* DIRECTIONS *
Word-for-word transcription is needed for all of the entries.

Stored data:
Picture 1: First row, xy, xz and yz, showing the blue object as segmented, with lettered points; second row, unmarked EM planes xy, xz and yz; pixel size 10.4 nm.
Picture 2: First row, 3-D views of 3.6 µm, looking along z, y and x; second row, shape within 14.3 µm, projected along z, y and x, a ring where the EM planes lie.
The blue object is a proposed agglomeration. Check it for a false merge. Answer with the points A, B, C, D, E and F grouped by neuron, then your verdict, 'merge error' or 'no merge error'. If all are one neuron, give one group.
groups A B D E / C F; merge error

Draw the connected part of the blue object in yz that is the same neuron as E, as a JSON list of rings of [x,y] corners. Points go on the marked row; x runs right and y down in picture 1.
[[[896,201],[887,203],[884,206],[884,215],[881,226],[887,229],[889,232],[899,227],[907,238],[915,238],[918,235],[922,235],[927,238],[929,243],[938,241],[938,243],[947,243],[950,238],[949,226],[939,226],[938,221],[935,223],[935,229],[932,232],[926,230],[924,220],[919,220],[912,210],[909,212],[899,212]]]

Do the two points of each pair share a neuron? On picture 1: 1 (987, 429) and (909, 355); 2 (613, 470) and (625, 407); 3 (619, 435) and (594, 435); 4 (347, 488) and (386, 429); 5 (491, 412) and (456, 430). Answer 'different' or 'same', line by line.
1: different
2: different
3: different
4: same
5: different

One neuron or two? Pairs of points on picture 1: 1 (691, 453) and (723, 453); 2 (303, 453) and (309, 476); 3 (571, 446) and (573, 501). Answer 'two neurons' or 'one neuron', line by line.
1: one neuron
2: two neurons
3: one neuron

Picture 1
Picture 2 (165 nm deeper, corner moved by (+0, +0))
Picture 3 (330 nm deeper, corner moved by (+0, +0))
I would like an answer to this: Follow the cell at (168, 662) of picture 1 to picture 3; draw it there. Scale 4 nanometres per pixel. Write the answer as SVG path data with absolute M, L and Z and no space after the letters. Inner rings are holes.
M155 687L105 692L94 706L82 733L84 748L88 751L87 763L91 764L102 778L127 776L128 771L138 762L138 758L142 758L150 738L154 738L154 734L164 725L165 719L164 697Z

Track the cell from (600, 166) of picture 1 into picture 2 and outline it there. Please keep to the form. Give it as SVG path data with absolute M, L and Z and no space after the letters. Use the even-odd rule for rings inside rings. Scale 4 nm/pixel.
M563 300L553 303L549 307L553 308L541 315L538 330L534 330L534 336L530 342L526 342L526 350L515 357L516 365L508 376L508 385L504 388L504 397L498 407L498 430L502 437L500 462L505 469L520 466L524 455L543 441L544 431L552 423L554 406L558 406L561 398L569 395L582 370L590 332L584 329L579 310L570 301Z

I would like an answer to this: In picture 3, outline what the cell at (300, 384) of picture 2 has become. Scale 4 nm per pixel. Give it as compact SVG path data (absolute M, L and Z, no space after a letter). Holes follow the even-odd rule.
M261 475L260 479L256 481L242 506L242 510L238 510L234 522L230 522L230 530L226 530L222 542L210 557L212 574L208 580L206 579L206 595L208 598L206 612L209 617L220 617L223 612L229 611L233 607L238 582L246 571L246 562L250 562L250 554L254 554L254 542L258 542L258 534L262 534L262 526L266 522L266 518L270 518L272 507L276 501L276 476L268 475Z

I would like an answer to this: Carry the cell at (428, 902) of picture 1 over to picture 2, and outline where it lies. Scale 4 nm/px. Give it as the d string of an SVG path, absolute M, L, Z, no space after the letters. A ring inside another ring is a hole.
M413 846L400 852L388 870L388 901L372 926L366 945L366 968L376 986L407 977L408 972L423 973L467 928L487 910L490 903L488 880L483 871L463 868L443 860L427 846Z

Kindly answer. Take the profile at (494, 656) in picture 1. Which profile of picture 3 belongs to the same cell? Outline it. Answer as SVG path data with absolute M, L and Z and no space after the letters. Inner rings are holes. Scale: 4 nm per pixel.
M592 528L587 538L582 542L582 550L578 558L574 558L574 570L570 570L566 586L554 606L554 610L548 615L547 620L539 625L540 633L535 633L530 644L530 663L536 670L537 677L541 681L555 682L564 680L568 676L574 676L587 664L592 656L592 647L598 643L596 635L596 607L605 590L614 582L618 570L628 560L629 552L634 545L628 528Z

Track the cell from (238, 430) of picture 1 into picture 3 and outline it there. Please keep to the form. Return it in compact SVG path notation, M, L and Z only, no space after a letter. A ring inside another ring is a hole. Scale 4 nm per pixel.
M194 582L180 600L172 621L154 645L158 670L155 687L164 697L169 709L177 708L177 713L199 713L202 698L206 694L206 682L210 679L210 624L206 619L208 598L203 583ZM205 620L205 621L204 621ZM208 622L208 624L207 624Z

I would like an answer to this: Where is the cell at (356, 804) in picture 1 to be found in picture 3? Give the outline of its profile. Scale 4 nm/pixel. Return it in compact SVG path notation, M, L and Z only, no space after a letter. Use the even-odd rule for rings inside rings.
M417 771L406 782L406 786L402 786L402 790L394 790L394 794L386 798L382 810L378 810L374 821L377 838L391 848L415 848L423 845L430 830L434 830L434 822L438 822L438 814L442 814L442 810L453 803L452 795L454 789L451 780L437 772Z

* WORKED SOLUTION *
Picture 1: First row, xy, xz and yz, showing the blue object as segmented, with lettered points; second row, unmarked EM planes xy, xz and yz; pixel size 10.4 nm.
Picture 2: First row, 3-D views of 3.6 µm, looking along z, y and x; second row, shape within 14.3 µm, projected along z, y and x, a ring where the EM planes lie.
The blue object is a proposed agglomeration. Check it for a false merge. Answer with the points A, B, C, D, E and F grouped by neuron, then your verdict, 'merge error' or 'no merge error'. If all are one neuron, give one group.
groups A B D E / C F; merge error

Draw the connected part of the blue object in yz that is the same neuron as E, as a JSON list of rings of [x,y] corners. Points go on the marked row; x runs right and y down in picture 1.
[[[896,201],[887,203],[884,206],[884,215],[881,226],[887,229],[889,232],[899,227],[907,238],[915,238],[918,235],[922,235],[927,238],[929,243],[938,241],[938,243],[947,243],[950,238],[949,226],[939,226],[938,221],[935,223],[935,229],[932,232],[926,230],[924,220],[919,220],[912,210],[909,212],[899,212]]]

Do the two points of each pair share a neuron? On picture 1: 1 (987, 429) and (909, 355); 2 (613, 470) and (625, 407); 3 (619, 435) and (594, 435); 4 (347, 488) and (386, 429); 5 (491, 412) and (456, 430). Answer 'different' or 'same', line by line.
1: different
2: different
3: different
4: same
5: different

One neuron or two? Pairs of points on picture 1: 1 (691, 453) and (723, 453); 2 (303, 453) and (309, 476); 3 (571, 446) and (573, 501). Answer 'two neurons' or 'one neuron', line by line.
1: one neuron
2: two neurons
3: one neuron

Picture 1
Picture 2 (165 nm deeper, corner moved by (+0, +0))
Picture 3 (330 nm deeper, corner moved by (+0, +0))
I would like an answer to this: Follow the cell at (168, 662) of picture 1 to picture 3; draw it there. Scale 4 nanometres per pixel. Write the answer as SVG path data with absolute M, L and Z and no space after the letters. Inner rings are holes.
M155 687L105 692L94 706L82 733L84 748L88 751L87 763L91 764L102 778L127 776L128 771L138 762L138 758L142 758L150 738L154 738L154 734L164 725L165 719L164 697Z

Track the cell from (600, 166) of picture 1 into picture 2 and outline it there. Please keep to the form. Give it as SVG path data with absolute M, L and Z and no space after the letters. Use the even-odd rule for rings inside rings. Scale 4 nm/pixel.
M563 300L553 303L549 307L553 308L541 315L538 330L534 330L534 336L530 342L526 342L526 350L515 357L516 365L508 376L508 385L504 388L504 397L498 407L498 430L502 437L500 462L505 469L520 466L524 455L543 441L544 431L552 423L554 406L558 406L561 398L569 395L582 370L590 332L584 329L579 310L570 301Z

I would like an answer to this: In picture 3, outline what the cell at (300, 384) of picture 2 has become. Scale 4 nm per pixel. Give it as compact SVG path data (absolute M, L and Z, no space after a letter). Holes follow the even-odd rule.
M261 475L260 479L256 481L242 506L242 510L238 510L234 522L230 522L230 530L226 530L222 542L210 557L212 574L208 580L206 579L206 595L208 598L206 612L209 617L220 617L223 612L229 611L233 607L238 582L246 571L246 562L250 562L250 554L254 554L254 542L258 542L258 534L262 534L262 526L266 522L266 518L270 518L272 507L276 501L276 476L268 475Z

I would like an answer to this: Carry the cell at (428, 902) of picture 1 over to picture 2, and outline where it lies. Scale 4 nm/px. Give it as the d string of an SVG path, absolute M, L, Z, no space after the letters. A ring inside another ring is a hole.
M413 846L400 852L388 870L388 901L372 926L366 945L366 968L376 986L407 977L408 972L423 973L467 928L487 910L490 903L488 880L483 871L463 868L443 860L427 846Z

Kindly answer. Take the profile at (494, 656) in picture 1. Which profile of picture 3 belongs to the same cell? Outline it. Answer as SVG path data with absolute M, L and Z and no space after the letters. Inner rings are holes. Scale: 4 nm per pixel.
M592 528L587 538L582 542L582 550L578 558L574 558L574 570L570 570L566 586L554 606L554 610L548 615L547 620L539 625L540 633L535 633L530 644L530 663L536 670L537 677L541 681L555 682L564 680L568 676L574 676L587 664L592 656L592 647L598 643L596 635L596 607L605 590L614 582L618 570L628 560L629 552L634 545L628 528Z

Track the cell from (238, 430) of picture 1 into picture 3 and outline it there. Please keep to the form. Return it in compact SVG path notation, M, L and Z only, no space after a letter. A ring inside another ring is a hole. Scale 4 nm per pixel.
M194 582L180 600L172 621L154 645L158 670L155 687L164 697L169 709L177 708L177 713L199 713L202 698L206 694L206 682L210 679L210 624L206 619L208 598L203 583ZM205 620L205 621L204 621ZM208 622L208 624L207 624Z

I would like an answer to this: Where is the cell at (356, 804) in picture 1 to be found in picture 3? Give the outline of its profile. Scale 4 nm/pixel. Return it in compact SVG path notation, M, L and Z only, no space after a letter. Use the even-odd rule for rings inside rings.
M417 771L406 782L406 786L402 786L402 790L394 790L394 794L386 798L382 810L378 810L374 821L377 838L391 848L415 848L423 845L430 830L434 830L434 822L438 822L438 814L442 814L442 810L453 803L452 795L454 789L451 780L437 772Z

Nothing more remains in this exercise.